BEGIN Material provided

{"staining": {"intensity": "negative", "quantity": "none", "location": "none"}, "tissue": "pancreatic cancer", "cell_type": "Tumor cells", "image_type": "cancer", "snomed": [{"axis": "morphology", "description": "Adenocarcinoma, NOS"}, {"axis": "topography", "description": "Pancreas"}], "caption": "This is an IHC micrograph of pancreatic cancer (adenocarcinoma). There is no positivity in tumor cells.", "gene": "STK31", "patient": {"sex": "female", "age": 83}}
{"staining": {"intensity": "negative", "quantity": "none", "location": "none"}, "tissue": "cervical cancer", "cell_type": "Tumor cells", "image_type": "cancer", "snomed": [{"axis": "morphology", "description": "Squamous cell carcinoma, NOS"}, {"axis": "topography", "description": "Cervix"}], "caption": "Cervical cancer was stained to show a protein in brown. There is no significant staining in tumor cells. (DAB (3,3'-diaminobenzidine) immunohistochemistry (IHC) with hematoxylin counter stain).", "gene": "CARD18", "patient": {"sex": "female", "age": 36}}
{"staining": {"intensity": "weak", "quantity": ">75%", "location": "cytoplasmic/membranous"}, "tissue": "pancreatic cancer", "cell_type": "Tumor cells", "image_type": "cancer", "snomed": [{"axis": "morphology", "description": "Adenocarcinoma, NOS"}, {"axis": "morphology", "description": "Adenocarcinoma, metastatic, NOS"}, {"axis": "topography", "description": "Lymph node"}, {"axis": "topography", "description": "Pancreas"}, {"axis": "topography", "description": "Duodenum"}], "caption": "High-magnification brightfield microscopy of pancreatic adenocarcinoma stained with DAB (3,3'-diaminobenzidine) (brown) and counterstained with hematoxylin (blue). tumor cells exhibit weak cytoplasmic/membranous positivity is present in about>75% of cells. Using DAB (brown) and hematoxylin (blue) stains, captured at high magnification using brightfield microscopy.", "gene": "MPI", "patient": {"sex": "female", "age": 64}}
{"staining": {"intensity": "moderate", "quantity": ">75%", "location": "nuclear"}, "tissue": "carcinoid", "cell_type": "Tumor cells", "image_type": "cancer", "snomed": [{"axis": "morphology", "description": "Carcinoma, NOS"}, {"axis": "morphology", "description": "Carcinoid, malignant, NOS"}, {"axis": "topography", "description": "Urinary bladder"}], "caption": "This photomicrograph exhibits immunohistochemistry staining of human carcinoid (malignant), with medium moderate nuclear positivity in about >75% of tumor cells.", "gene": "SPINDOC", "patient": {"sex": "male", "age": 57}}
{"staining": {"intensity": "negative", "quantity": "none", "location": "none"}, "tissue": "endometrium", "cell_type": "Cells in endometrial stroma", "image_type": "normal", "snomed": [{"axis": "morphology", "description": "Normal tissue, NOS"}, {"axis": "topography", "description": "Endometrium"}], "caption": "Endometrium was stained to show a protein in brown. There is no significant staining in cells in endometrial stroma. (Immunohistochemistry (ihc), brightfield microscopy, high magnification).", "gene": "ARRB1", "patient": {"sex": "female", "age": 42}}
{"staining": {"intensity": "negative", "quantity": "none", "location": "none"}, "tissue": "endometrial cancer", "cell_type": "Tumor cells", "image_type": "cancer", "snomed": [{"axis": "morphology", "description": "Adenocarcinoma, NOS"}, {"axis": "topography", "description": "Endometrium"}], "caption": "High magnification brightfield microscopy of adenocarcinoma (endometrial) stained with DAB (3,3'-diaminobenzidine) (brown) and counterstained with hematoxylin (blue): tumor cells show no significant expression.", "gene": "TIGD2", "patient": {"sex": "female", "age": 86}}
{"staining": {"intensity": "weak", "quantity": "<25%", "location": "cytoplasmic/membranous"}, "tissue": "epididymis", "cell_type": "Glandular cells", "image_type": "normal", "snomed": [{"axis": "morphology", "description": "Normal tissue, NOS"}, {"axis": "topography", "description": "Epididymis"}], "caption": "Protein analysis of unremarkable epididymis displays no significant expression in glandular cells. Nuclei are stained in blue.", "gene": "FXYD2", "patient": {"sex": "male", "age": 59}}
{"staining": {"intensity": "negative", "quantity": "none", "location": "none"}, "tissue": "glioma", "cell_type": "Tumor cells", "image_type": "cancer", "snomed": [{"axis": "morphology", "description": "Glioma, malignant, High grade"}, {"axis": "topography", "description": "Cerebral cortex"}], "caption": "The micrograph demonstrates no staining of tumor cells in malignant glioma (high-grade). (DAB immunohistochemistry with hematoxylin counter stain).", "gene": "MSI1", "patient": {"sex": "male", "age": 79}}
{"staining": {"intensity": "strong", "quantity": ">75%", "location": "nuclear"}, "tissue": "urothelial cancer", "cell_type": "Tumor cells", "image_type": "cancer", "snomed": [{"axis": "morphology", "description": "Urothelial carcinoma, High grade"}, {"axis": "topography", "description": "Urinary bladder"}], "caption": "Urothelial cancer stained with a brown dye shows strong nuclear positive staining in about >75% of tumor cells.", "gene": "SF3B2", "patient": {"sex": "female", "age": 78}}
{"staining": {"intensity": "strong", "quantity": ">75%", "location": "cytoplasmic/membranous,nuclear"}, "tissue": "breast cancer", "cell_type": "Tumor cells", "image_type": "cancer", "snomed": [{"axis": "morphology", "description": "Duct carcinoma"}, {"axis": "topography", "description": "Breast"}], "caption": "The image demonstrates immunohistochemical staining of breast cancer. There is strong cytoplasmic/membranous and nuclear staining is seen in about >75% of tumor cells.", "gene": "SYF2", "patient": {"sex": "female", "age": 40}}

END Material provided

Work item >> Reproduce exactly the entries above, limited to the lines from the one with "photomicrograph exhibits immunohistochemistry" through the one with "analysis of unremarkable", both included.

Response to this task >>
{"staining": {"intensity": "moderate", "quantity": ">75%", "location": "nuclear"}, "tissue": "carcinoid", "cell_type": "Tumor cells", "image_type": "cancer", "snomed": [{"axis": "morphology", "description": "Carcinoma, NOS"}, {"axis": "morphology", "description": "Carcinoid, malignant, NOS"}, {"axis": "topography", "description": "Urinary bladder"}], "caption": "This photomicrograph exhibits immunohistochemistry staining of human carcinoid (malignant), with medium moderate nuclear positivity in about >75% of tumor cells.", "gene": "SPINDOC", "patient": {"sex": "male", "age": 57}}
{"staining": {"intensity": "negative", "quantity": "none", "location": "none"}, "tissue": "endometrium", "cell_type": "Cells in endometrial stroma", "image_type": "normal", "snomed": [{"axis": "morphology", "description": "Normal tissue, NOS"}, {"axis": "topography", "description": "Endometrium"}], "caption": "Endometrium was stained to show a protein in brown. There is no significant staining in cells in endometrial stroma. (Immunohistochemistry (ihc), brightfield microscopy, high magnification).", "gene": "ARRB1", "patient": {"sex": "female", "age": 42}}
{"staining": {"intensity": "negative", "quantity": "none", "location": "none"}, "tissue": "endometrial cancer", "cell_type": "Tumor cells", "image_type": "cancer", "snomed": [{"axis": "morphology", "description": "Adenocarcinoma, NOS"}, {"axis": "topography", "description": "Endometrium"}], "caption": "High magnification brightfield microscopy of adenocarcinoma (endometrial) stained with DAB (3,3'-diaminobenzidine) (brown) and counterstained with hematoxylin (blue): tumor cells show no significant expression.", "gene": "TIGD2", "patient": {"sex": "female", "age": 86}}
{"staining": {"intensity": "weak", "quantity": "<25%", "location": "cytoplasmic/membranous"}, "tissue": "epididymis", "cell_type": "Glandular cells", "image_type": "normal", "snomed": [{"axis": "morphology", "description": "Normal tissue, NOS"}, {"axis": "topography", "description": "Epididymis"}], "caption": "Protein analysis of unremarkable epididymis displays no significant expression in glandular cells. Nuclei are stained in blue.", "gene": "FXYD2", "patient": {"sex": "male", "age": 59}}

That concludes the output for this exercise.